## Work order
Return, unchanged, the lines of the listing from the one containing "针灸经络脉诊面诊舌诊手诊私密终身会" through the one containing "Utilizamos cookies essenciais", with the pictures left out.

## Dataset
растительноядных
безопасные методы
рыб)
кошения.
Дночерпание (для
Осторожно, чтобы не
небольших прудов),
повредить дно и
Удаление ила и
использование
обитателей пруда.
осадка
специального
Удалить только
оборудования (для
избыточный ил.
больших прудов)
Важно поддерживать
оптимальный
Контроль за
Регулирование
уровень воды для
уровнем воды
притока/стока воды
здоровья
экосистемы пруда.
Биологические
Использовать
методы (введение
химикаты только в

---

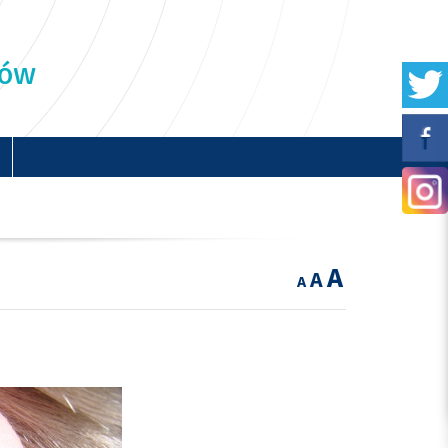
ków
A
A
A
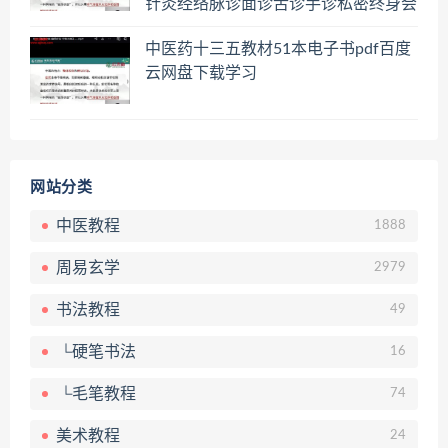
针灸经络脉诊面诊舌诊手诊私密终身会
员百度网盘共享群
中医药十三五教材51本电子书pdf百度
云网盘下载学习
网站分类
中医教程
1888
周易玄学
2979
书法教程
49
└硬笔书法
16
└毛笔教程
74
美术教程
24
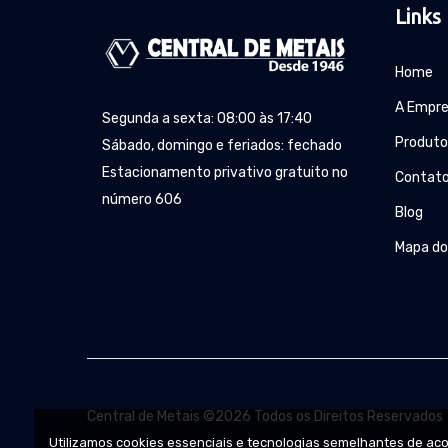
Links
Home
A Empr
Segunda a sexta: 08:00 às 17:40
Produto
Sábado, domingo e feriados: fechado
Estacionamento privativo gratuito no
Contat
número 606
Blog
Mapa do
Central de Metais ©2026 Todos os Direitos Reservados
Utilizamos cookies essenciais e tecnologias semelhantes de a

--

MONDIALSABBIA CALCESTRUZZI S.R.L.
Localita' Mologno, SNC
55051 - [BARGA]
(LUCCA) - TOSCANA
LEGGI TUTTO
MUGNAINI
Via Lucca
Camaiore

## Your solution
针灸经络脉诊面诊舌诊手诊私密终身会
员百度网盘共享群
中医药十三五教材51本电子书pdf百度
云网盘下载学习
网站分类
中医教程
1888
周易玄学
2979
书法教程
49
└硬笔书法
16
└毛笔教程
74
美术教程
24
Links
Home
A Empr
Segunda a sexta: 08:00 às 17:40
Produto
Sábado, domingo e feriados: fechado
Estacionamento privativo gratuito no
Contat
número 606
Blog
Mapa do
Central de Metais ©2026 Todos os Direitos Reservados
Utilizamos cookies essenciais e tecnologias semelhantes de a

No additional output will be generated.